Commercial property/casualty rates decreased across all size accounts in the first quarter of 2016, continuing a trend that has been evident since the first quarter of 2015. This year, first quarter rates decreased by an average of 3.7 percent.
According to the Commercial P/C Market Index Survey by the Council of Insurance Agents & Brokers (CIAB) rate decreases in Q1 were the largest seen since the trend began, with the exception of large accounts.
“It does not come as a surprise that the soft market conditions we’ve seen over the past year have continued in the first quarter of 2016,” said Ken A. Crerar, president and CEO of The Council.
First quarter rates decreased by an average of 3.7 percent. Large accounts decreased at -4.6 percent, followed by medium-sized accounts at -4.4 percent and small accounts at -2.1 percent.

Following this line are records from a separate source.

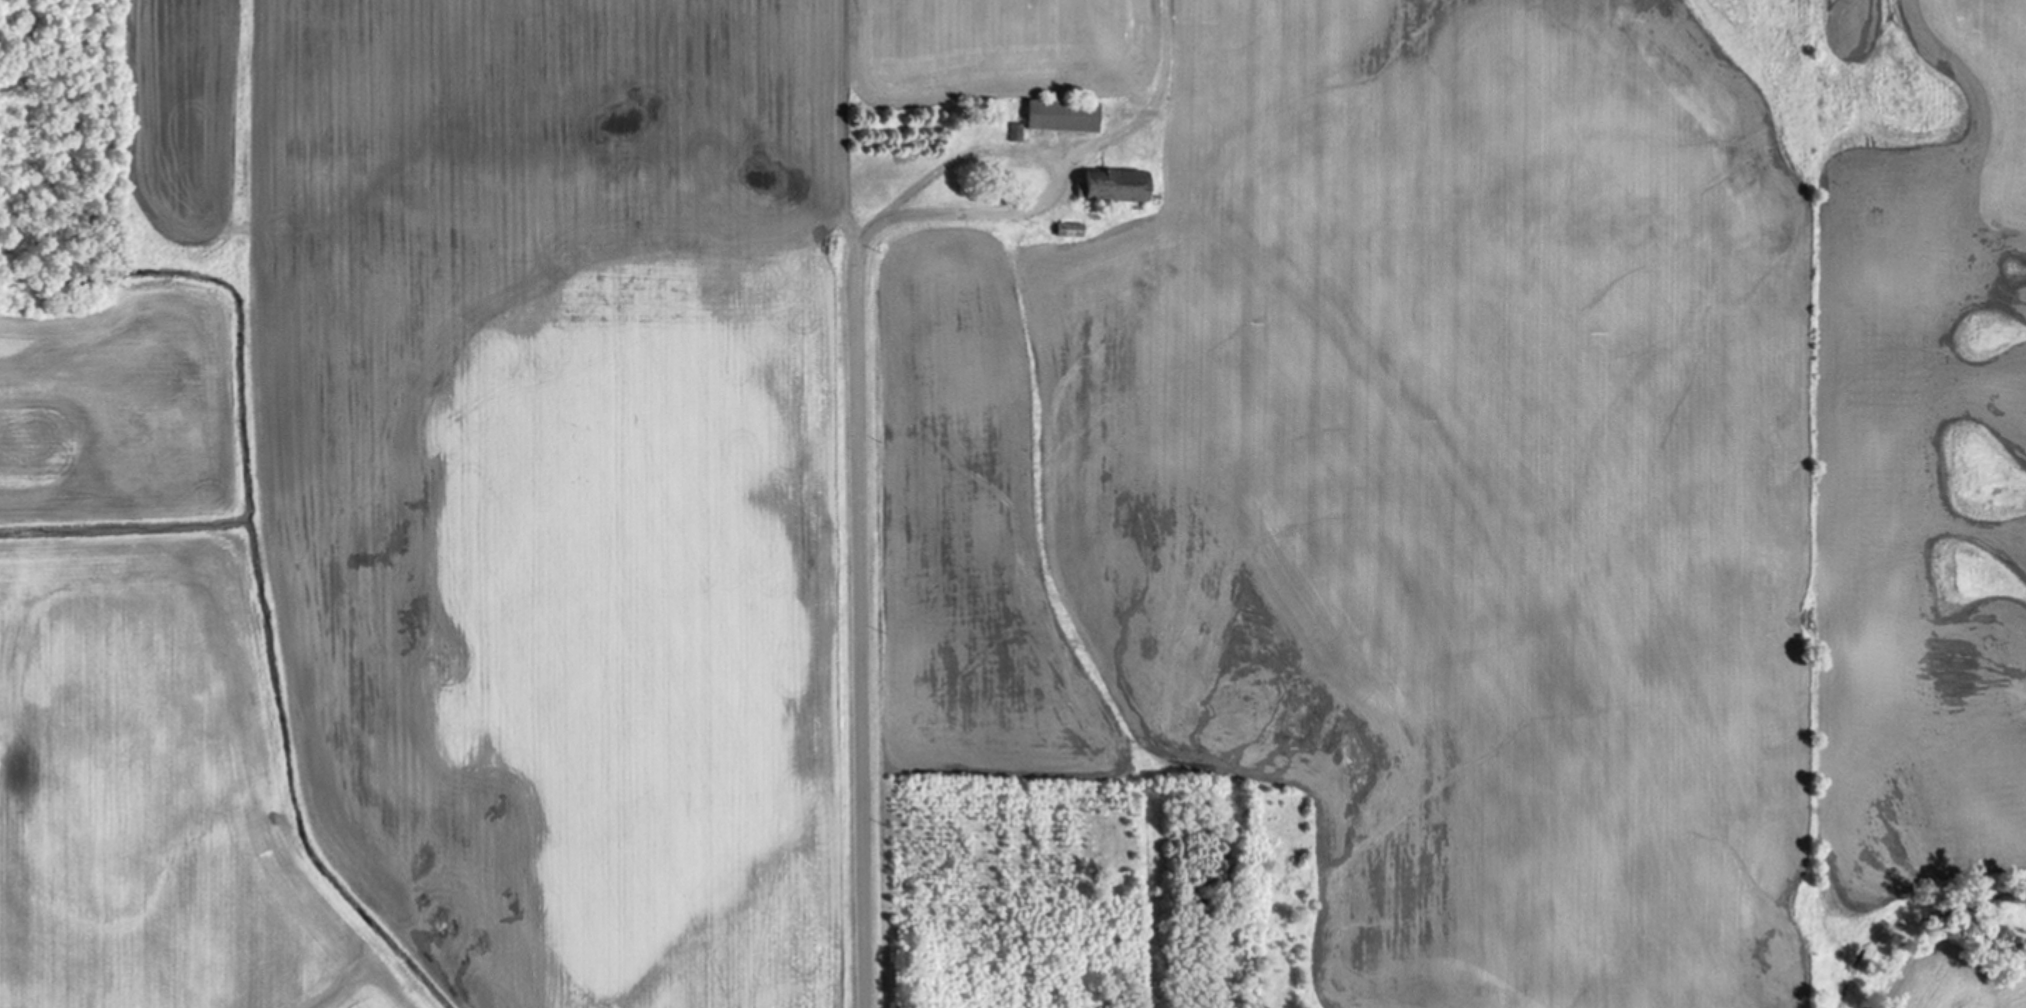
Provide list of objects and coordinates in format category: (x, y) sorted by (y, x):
road: (1160, 98)
building: (1066, 115)
building: (1118, 186)
road: (1035, 205)
building: (1072, 230)
road: (860, 571)

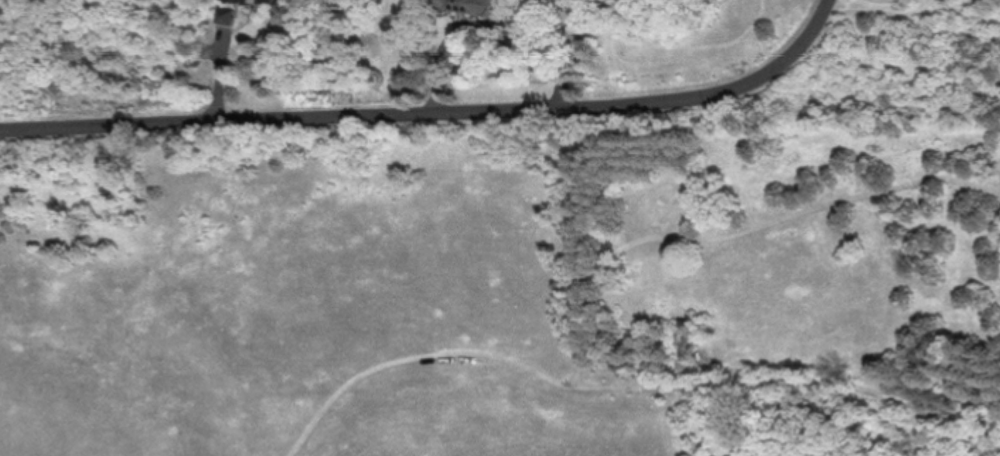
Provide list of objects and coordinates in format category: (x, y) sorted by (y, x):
building: (251, 1)
building: (476, 7)
road: (821, 13)
building: (227, 18)
road: (224, 53)
road: (419, 113)
road: (738, 234)
park: (504, 285)
road: (622, 390)
road: (898, 415)

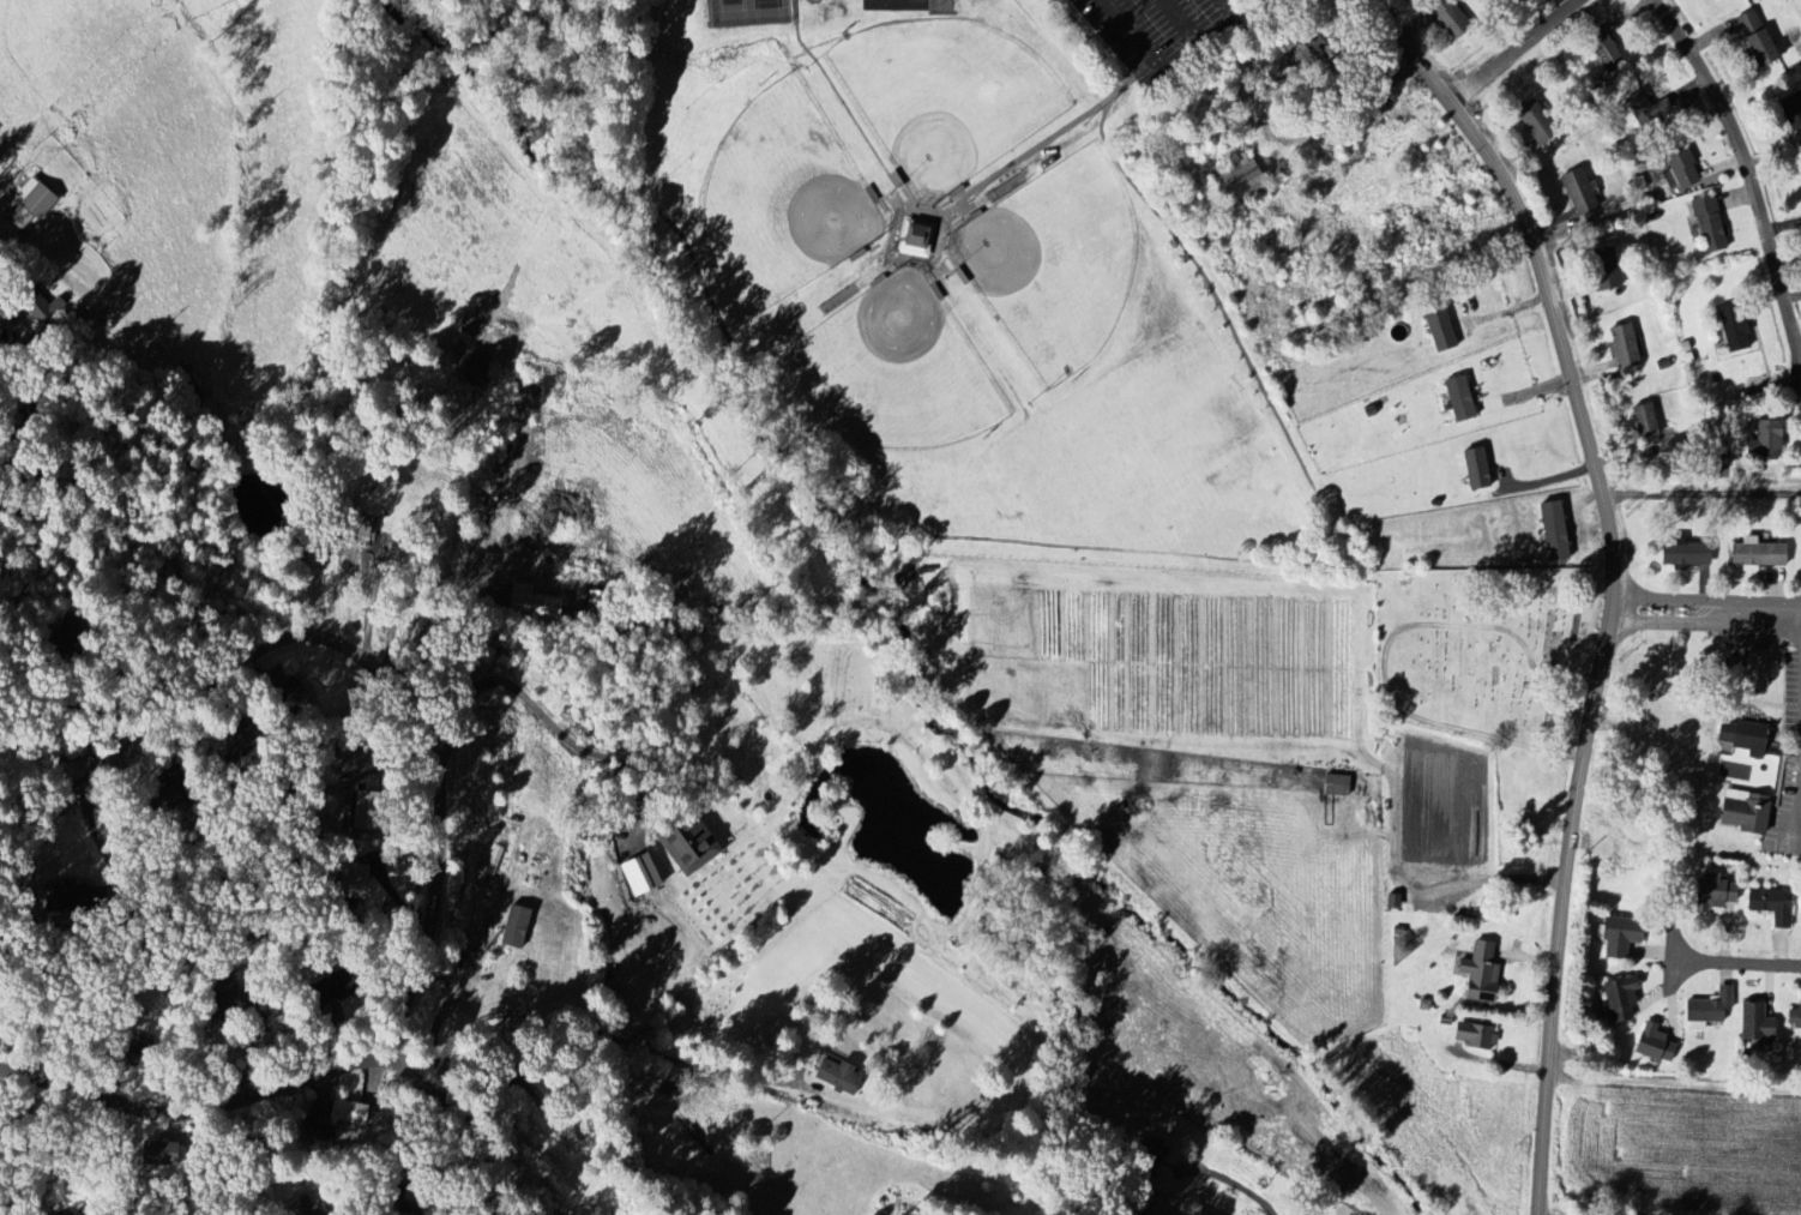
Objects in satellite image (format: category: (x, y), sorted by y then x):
park: (897, 4)
road: (1231, 4)
park: (749, 12)
building: (1456, 23)
road: (1118, 38)
building: (1752, 38)
building: (1603, 49)
road: (1515, 50)
building: (1307, 55)
road: (1305, 72)
park: (945, 96)
road: (849, 108)
building: (1642, 108)
building: (1791, 117)
building: (1531, 122)
road: (1333, 123)
road: (1043, 145)
road: (248, 161)
building: (1681, 166)
road: (1749, 171)
building: (1243, 177)
building: (1575, 191)
park: (779, 202)
building: (33, 204)
building: (920, 239)
road: (938, 260)
park: (1053, 260)
building: (1601, 268)
park: (965, 276)
road: (1547, 287)
building: (1732, 334)
building: (1620, 345)
park: (889, 368)
building: (1455, 399)
building: (1641, 420)
building: (1763, 440)
building: (1471, 468)
building: (1550, 531)
road: (1118, 547)
building: (1681, 554)
building: (1800, 554)
building: (1755, 555)
road: (1672, 597)
building: (599, 608)
road: (1765, 608)
road: (1672, 620)
park: (1488, 655)
building: (289, 693)
road: (551, 722)
building: (1737, 738)
road: (66, 757)
road: (68, 788)
road: (438, 806)
building: (368, 809)
road: (1798, 816)
building: (692, 845)
building: (643, 874)
building: (354, 882)
building: (1709, 893)
building: (65, 895)
building: (1768, 906)
building: (1800, 912)
road: (1561, 915)
building: (519, 926)
building: (1616, 937)
road: (1735, 963)
building: (1474, 970)
building: (1615, 999)
building: (1706, 1008)
building: (1794, 1015)
building: (1752, 1023)
road: (587, 1029)
building: (1470, 1035)
building: (1650, 1044)
building: (841, 1075)
road: (201, 1107)
building: (349, 1112)
building: (161, 1155)
building: (1153, 1211)

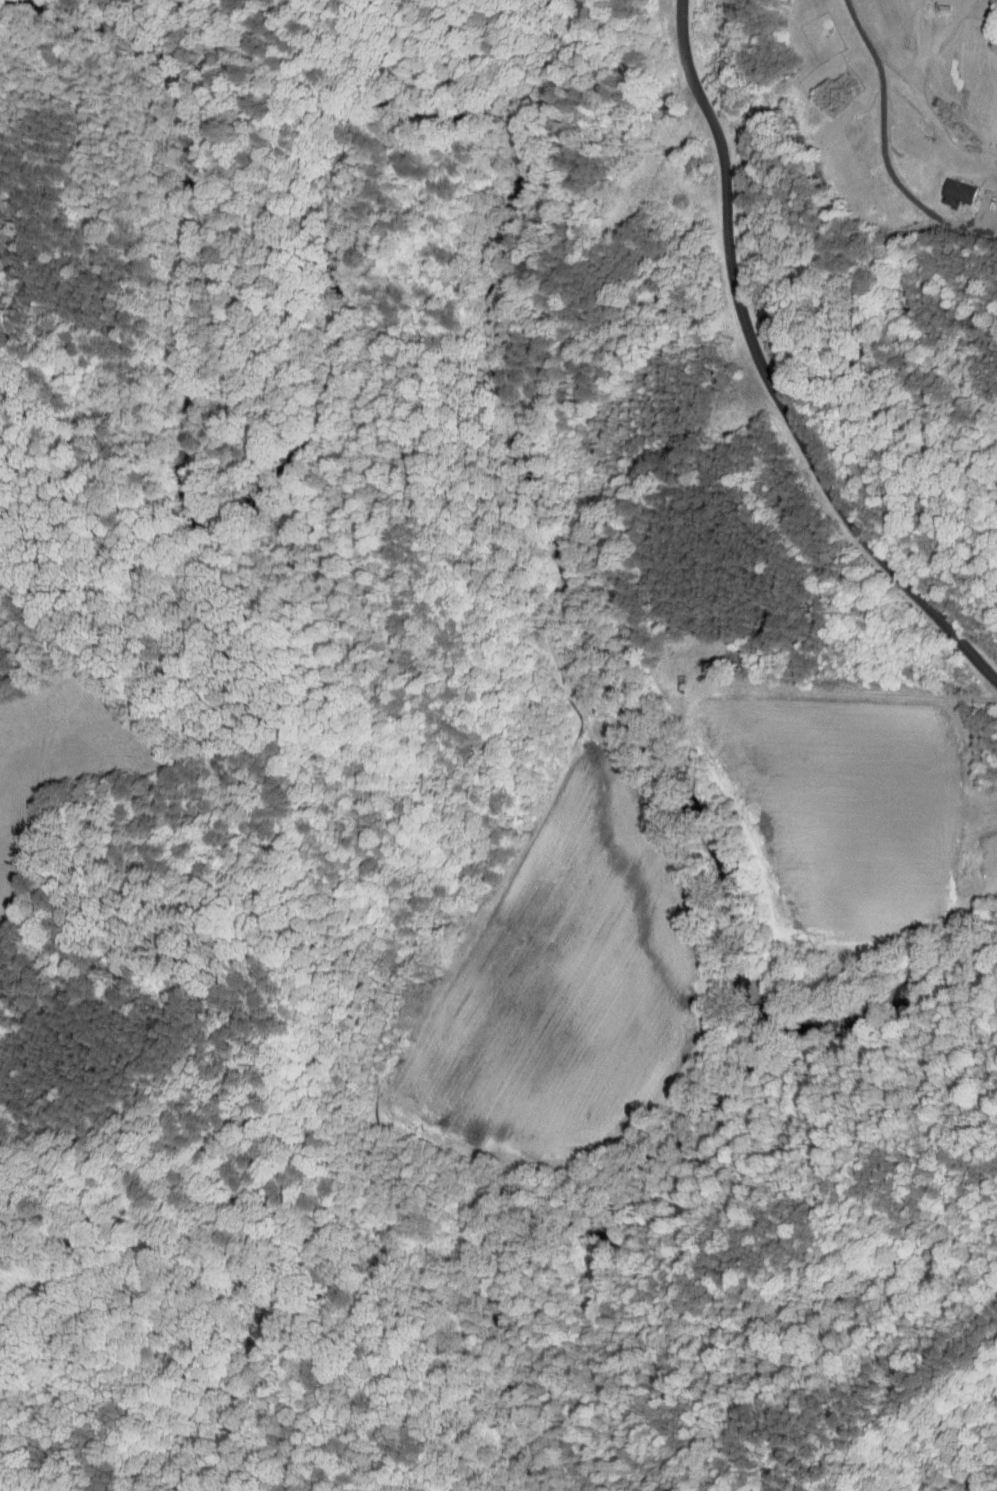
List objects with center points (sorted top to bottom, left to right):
building: (732, 29)
building: (668, 105)
road: (879, 135)
building: (692, 158)
building: (946, 186)
road: (765, 373)
road: (444, 1367)
road: (280, 1375)
road: (66, 1456)

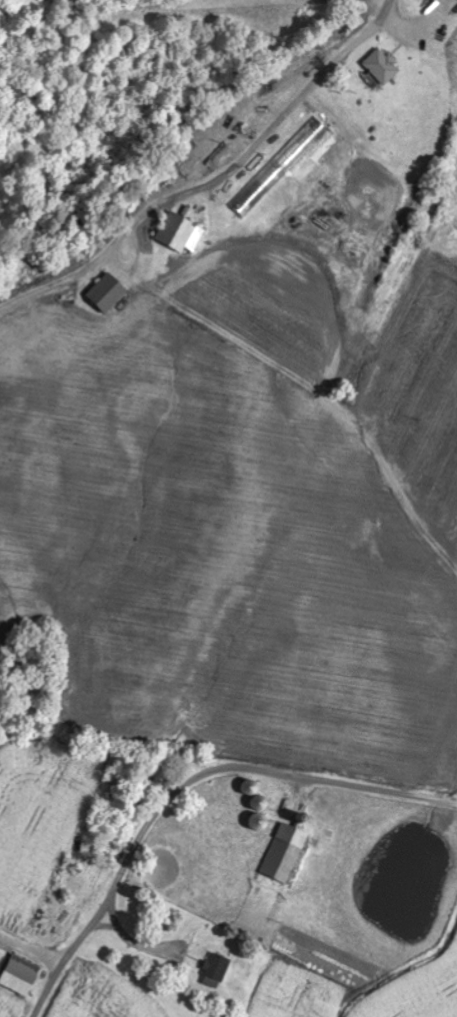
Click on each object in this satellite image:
road: (388, 0)
building: (382, 66)
building: (284, 167)
building: (180, 233)
building: (106, 294)
road: (188, 788)
building: (281, 855)
building: (192, 922)
road: (32, 951)
building: (211, 972)
building: (15, 976)

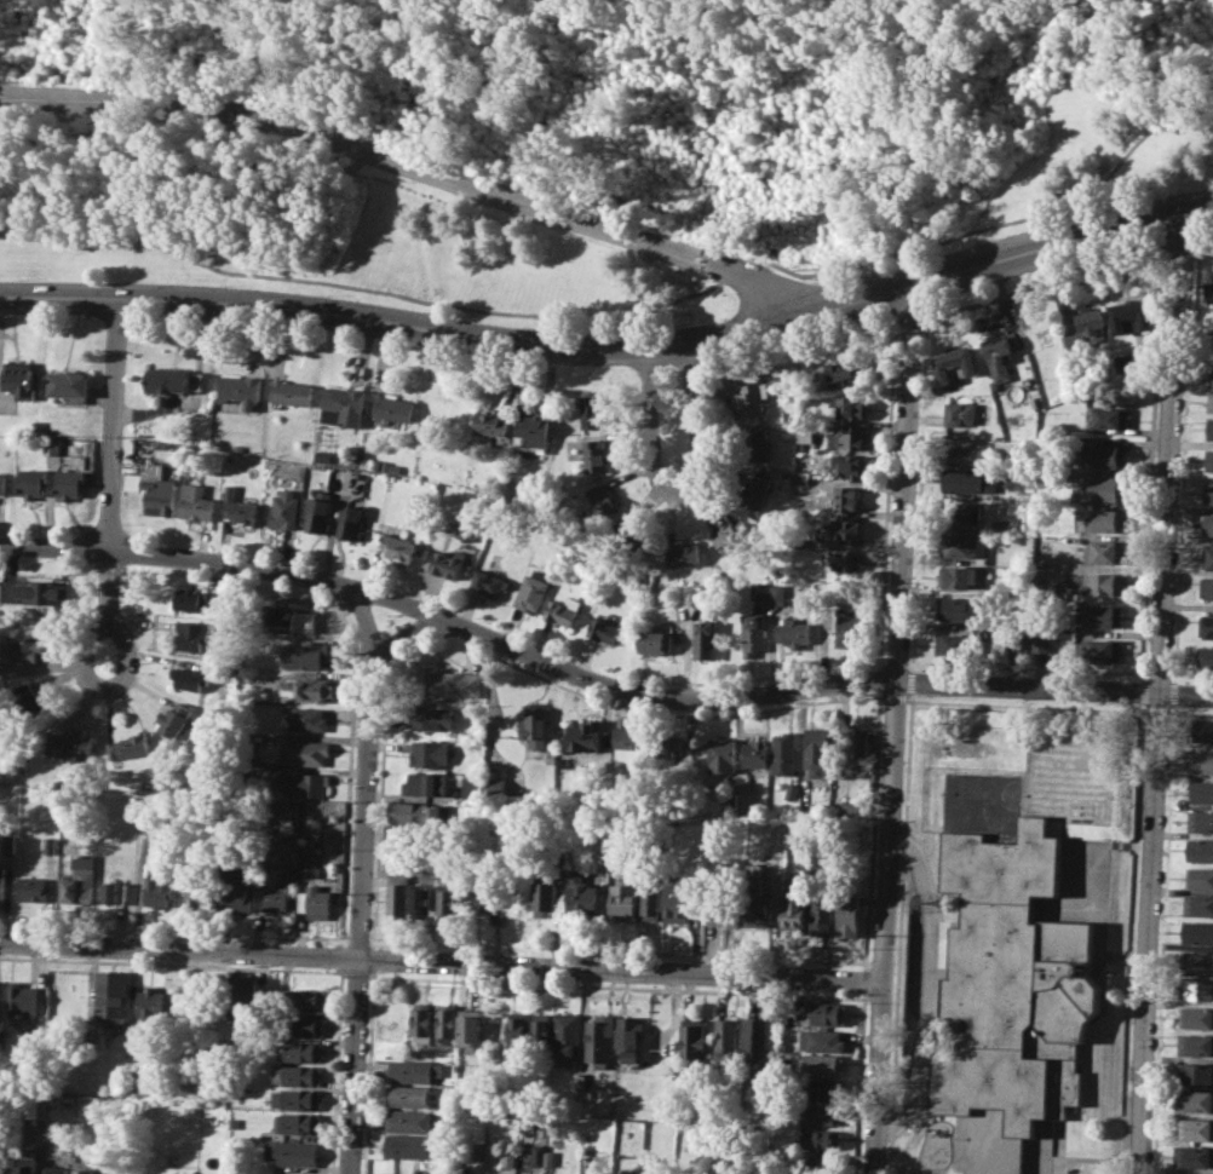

“Carriers were working hard not to lose their renewals. [They were] trying to put accounts to bed early if they could before they hit the market,” a surveyed West Coast broker said.
The decline in rates was consistent across most lines, with the exception of commercial auto, which increased 3.6 percent in the first quarter and has been increasing steadily since the third quarter of 2011.
“Auto was the only line pushing (and obtaining) rate increases. But there are still some competitive carriers who were writing auto because they were confident in their pricing,” a Florida broker said. Another Southeast broker said that auto is getting difficult to place with loss activity.
Directors & Officers Liability and Employment Practices Liability lines also saw a very slight uptick in rates of 0.2 percent and 0.7 percent respectively.
“While rates have been down, our members have told us that the market has increased capacity across the board and for coastal property coverage, particularly in the Southeast region,” said Crerar. “We have been fortunate to have quiet hurricane seasons the last few years but there is a lot of concern that these new markets will retreat after the first major loss event.”
While the increased capacity has kept rates low, buyers have shown interest in purchasing additional coverages such as cyber, according to the survey.
Looking ahead, some see the price decreases coming to an end soon.
A spring report from Willis Towers Watson said that the pricing declines are beginning to slow down, raising the likelihood that companies will experience some price increases in various commercial lines of insurance in the coming year.
“At the macro-level, the market remains stable and pricing is still considered soft, but we may be starting to see the bottom end of that softening,” said Matt Keeping, head of broking for North America, Willis Towers Watson.
CIAB survey respondents were asked to name the top developments in the industry that they believe have and will impact their business. They cited the following:
- The economy
- The price of oil
- Carrier and broker consolidation
- Cyber—risks and educating producers and clients
- Recruiting and retaining talent
“The continued impact of crude oil prices and the trajectory of the global economy weighed on our members’ sentiment at the start of 2016,” said Crerar. “Elevated economic volatility is likely to continue but our members are positive about the opportunities that lay before them to make up for the effects of the oil downturn felt most intensely by brokers in the last quarter of 2015.”